▸ **Exercise brief**
Read the entries below and pull out each line with the string "bold".
::: Records shown :::
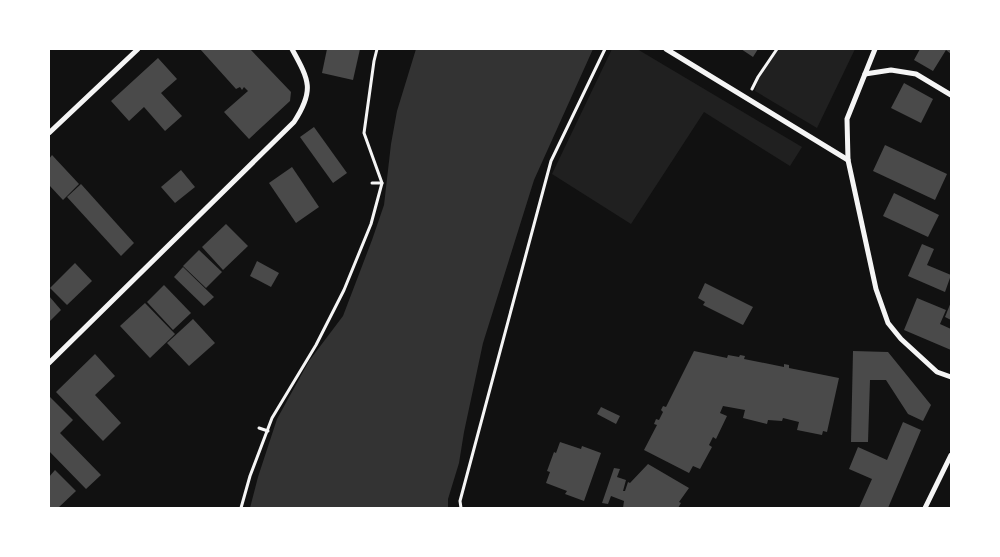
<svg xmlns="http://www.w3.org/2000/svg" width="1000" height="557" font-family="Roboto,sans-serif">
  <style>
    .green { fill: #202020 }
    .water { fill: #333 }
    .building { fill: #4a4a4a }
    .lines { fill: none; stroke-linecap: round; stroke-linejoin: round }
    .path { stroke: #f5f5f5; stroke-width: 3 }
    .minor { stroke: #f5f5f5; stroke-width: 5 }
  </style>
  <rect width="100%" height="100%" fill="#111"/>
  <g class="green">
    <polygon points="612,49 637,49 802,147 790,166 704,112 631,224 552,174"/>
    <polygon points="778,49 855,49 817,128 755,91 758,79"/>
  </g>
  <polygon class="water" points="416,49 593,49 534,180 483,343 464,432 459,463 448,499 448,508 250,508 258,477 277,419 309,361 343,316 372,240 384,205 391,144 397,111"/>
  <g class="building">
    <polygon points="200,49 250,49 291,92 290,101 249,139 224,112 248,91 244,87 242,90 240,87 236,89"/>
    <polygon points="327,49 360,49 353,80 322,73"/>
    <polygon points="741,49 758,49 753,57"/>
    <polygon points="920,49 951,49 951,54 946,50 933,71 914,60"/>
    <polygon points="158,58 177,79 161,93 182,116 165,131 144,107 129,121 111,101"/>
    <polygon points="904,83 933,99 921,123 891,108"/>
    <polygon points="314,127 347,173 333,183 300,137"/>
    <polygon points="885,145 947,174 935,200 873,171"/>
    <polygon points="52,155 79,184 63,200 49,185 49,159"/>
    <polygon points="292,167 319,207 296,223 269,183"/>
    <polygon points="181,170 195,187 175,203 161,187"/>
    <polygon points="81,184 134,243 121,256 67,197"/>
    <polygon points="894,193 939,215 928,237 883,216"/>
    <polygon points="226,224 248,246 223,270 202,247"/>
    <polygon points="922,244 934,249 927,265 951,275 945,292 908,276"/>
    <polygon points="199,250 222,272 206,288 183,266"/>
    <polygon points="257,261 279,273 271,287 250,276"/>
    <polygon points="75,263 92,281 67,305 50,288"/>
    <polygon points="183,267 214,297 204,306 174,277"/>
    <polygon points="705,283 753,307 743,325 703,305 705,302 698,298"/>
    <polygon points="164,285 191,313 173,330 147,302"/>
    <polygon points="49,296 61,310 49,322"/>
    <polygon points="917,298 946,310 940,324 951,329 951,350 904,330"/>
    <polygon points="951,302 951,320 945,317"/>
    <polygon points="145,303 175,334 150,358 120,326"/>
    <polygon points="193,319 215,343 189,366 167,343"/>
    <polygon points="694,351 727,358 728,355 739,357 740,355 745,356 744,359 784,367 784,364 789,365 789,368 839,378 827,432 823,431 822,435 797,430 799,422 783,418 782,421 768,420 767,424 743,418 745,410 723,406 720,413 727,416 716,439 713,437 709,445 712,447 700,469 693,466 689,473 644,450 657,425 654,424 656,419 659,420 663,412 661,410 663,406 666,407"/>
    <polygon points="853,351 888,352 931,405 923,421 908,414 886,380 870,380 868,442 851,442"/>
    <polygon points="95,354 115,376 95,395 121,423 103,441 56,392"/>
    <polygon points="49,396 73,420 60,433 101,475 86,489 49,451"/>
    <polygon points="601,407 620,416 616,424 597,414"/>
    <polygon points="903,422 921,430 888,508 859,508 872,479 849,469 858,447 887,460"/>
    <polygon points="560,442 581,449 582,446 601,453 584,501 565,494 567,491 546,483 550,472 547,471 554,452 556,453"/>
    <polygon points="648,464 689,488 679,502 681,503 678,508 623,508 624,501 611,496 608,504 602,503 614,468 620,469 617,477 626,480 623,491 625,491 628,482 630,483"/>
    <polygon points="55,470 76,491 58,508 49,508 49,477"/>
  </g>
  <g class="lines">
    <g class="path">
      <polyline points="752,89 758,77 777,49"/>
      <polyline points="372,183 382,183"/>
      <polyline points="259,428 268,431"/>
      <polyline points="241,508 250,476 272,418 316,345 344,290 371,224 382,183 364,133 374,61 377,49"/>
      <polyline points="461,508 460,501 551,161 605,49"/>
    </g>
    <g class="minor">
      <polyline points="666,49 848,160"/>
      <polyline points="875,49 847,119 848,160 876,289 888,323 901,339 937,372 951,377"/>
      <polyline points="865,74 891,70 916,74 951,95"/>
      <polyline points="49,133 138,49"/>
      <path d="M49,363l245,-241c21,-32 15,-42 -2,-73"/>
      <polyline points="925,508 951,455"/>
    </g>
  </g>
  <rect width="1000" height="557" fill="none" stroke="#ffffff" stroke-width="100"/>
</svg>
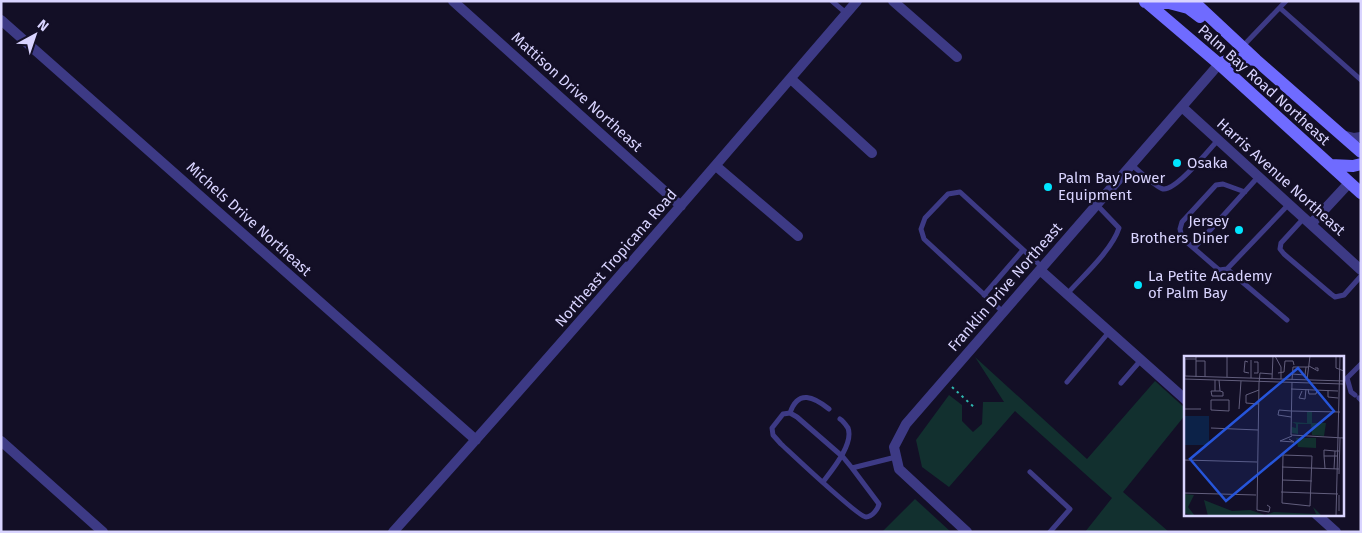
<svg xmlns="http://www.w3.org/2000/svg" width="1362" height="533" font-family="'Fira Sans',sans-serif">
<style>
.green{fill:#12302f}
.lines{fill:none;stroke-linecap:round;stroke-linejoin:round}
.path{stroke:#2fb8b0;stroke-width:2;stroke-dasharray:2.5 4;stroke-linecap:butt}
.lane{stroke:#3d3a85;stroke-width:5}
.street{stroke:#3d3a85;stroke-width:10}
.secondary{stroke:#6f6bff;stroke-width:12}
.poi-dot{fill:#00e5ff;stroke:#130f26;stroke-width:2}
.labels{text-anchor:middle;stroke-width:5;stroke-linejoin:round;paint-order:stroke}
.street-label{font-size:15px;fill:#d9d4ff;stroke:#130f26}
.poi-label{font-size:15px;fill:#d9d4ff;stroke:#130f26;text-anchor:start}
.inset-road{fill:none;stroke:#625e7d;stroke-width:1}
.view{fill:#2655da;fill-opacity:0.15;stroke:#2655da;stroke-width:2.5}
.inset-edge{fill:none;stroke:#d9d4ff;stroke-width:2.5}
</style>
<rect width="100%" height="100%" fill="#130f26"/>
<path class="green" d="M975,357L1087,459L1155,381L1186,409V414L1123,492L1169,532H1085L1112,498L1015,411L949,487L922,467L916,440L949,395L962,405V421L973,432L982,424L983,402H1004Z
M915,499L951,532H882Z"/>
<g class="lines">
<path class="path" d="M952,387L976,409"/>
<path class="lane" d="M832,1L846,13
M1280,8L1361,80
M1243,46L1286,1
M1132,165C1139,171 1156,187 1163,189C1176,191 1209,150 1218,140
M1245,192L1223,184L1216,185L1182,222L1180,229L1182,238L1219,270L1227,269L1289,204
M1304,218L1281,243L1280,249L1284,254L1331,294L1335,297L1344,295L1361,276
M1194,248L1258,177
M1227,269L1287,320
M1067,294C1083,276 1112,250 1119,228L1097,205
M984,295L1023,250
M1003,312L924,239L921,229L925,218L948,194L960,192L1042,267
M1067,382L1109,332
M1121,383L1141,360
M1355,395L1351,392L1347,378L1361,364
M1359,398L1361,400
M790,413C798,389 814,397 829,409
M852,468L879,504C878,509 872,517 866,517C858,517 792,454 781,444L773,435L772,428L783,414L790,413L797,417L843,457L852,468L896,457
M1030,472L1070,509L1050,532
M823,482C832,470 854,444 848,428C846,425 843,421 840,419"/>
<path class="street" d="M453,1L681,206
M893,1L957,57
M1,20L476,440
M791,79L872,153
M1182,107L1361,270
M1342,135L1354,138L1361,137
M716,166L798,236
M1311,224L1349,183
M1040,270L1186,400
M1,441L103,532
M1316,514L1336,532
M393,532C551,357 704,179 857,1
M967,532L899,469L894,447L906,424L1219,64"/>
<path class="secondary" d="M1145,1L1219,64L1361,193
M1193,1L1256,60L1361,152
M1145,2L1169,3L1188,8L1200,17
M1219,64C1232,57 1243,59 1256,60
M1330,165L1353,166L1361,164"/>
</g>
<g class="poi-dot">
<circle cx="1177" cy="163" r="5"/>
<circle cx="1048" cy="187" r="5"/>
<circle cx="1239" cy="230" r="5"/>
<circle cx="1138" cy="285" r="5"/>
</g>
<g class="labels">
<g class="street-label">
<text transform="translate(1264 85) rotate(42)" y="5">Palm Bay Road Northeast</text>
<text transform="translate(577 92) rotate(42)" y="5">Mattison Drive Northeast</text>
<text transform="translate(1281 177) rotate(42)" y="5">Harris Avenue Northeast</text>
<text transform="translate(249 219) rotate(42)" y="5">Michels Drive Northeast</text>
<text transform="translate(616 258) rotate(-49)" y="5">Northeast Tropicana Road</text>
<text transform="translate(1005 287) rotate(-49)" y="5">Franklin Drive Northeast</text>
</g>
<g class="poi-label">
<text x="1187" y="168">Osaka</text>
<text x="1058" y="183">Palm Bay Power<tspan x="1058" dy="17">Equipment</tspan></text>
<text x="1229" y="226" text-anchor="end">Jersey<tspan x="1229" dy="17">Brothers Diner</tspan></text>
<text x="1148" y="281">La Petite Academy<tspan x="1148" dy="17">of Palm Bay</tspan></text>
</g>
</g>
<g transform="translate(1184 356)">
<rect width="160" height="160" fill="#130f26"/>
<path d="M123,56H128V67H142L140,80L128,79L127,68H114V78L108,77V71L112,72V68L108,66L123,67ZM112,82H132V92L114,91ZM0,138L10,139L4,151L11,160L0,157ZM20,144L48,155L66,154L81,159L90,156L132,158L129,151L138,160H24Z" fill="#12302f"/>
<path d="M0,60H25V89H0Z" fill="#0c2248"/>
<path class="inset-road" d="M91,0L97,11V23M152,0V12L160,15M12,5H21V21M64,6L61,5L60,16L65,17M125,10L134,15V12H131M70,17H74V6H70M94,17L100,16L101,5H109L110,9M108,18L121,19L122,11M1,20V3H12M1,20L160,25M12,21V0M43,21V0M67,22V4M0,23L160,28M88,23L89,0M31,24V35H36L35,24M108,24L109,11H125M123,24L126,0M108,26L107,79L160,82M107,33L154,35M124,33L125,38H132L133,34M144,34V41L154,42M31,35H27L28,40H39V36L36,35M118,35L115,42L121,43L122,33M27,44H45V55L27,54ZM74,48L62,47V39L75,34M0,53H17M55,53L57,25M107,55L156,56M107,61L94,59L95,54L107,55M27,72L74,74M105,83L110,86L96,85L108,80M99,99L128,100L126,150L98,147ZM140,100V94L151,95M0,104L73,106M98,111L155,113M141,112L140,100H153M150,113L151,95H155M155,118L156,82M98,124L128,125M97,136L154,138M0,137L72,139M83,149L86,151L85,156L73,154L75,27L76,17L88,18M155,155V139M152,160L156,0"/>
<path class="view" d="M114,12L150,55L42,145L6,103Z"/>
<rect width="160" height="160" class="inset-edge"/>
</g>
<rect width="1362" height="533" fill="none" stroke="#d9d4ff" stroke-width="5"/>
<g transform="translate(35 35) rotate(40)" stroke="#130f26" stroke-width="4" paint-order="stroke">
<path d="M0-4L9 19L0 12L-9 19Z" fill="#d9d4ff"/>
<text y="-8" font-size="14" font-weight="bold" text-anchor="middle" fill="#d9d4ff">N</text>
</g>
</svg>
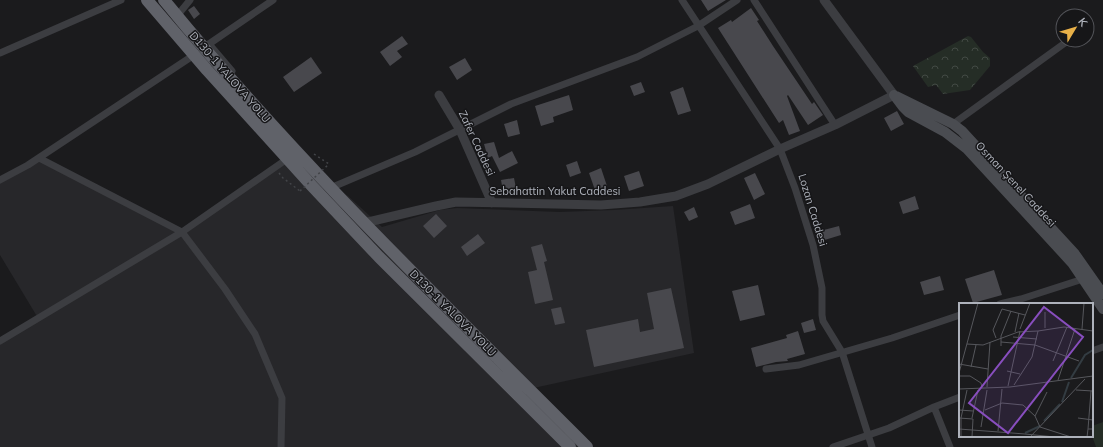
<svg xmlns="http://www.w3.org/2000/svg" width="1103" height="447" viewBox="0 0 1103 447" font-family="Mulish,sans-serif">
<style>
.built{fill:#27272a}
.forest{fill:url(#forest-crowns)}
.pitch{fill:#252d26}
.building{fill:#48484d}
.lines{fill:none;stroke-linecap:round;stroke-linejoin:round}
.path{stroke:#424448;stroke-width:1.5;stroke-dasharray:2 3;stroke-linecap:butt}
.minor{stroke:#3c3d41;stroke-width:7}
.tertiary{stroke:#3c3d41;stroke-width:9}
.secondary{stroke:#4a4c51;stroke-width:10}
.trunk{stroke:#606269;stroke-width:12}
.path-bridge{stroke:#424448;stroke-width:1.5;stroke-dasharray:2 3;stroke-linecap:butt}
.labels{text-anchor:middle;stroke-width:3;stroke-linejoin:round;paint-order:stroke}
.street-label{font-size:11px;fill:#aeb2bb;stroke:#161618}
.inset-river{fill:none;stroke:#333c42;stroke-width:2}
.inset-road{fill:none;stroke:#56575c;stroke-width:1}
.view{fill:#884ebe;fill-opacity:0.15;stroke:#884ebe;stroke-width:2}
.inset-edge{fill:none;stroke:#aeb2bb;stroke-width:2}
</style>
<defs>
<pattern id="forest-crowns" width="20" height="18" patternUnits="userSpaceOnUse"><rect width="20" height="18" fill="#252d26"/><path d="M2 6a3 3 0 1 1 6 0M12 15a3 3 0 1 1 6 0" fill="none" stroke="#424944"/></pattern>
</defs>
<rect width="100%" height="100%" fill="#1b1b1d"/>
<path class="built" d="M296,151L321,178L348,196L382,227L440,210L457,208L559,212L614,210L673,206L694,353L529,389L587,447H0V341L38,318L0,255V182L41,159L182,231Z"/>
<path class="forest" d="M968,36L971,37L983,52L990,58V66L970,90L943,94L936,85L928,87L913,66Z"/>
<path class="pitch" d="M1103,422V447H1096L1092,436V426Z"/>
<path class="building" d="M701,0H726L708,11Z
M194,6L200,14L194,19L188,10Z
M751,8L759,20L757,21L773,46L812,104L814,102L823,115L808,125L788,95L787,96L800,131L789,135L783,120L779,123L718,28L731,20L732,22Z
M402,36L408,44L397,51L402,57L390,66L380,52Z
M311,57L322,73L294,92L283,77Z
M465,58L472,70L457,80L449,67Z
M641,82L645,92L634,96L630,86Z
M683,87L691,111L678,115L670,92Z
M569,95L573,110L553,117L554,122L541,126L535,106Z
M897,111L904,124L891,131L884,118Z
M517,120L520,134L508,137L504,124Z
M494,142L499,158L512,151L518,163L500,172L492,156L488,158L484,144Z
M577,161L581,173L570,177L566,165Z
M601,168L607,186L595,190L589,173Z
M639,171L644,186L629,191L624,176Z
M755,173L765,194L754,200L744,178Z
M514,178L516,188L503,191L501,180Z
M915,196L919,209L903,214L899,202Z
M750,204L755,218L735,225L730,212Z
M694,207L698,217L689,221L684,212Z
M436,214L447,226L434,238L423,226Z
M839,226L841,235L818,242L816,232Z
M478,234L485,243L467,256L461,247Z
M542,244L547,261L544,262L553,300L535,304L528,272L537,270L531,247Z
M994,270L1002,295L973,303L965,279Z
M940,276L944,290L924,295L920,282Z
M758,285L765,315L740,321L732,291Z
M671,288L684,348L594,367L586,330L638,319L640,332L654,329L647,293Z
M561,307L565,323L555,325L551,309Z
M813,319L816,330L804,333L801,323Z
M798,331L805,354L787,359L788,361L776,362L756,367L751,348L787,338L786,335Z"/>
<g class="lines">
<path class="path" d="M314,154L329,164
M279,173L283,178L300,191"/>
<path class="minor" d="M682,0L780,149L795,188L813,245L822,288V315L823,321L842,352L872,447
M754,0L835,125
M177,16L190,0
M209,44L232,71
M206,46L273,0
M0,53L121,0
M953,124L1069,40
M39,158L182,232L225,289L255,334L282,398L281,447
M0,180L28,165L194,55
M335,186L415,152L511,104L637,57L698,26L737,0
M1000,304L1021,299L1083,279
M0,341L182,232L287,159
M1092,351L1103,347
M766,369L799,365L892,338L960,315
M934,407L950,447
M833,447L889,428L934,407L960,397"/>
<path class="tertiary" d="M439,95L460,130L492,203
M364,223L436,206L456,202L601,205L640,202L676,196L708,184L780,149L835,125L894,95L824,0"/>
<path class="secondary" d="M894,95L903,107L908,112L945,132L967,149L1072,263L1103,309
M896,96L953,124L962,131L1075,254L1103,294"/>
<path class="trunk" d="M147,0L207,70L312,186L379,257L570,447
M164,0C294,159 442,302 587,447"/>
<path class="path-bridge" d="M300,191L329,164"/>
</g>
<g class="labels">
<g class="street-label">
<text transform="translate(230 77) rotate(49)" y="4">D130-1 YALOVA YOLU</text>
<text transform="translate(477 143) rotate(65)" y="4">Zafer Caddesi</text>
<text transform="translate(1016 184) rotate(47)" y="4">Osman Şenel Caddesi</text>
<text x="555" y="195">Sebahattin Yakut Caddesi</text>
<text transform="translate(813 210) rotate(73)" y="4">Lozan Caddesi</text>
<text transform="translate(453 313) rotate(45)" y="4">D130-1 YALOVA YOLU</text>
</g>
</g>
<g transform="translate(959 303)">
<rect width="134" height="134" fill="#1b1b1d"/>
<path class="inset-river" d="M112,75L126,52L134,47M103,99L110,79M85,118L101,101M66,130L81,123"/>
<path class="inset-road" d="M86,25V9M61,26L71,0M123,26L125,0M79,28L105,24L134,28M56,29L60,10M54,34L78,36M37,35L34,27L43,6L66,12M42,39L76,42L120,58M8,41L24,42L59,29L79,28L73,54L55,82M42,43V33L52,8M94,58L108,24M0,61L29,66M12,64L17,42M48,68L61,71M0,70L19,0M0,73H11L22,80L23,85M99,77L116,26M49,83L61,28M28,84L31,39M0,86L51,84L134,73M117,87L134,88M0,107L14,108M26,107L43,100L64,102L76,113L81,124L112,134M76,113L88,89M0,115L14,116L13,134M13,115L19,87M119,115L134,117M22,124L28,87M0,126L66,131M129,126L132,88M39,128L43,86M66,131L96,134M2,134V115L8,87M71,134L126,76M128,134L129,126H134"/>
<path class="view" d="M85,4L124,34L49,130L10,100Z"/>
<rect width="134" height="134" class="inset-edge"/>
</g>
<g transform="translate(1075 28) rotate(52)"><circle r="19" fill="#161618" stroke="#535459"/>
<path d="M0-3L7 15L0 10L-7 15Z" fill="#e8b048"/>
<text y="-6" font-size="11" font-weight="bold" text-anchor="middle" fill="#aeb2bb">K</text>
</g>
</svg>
:::
▸ **Solution to the exercise**
<text y="-8" font-size="14" font-weight="bold" text-anchor="middle" fill="#d9d4ff">N</text>
<text y="-6" font-size="11" font-weight="bold" text-anchor="middle" fill="#aeb2bb">K</text>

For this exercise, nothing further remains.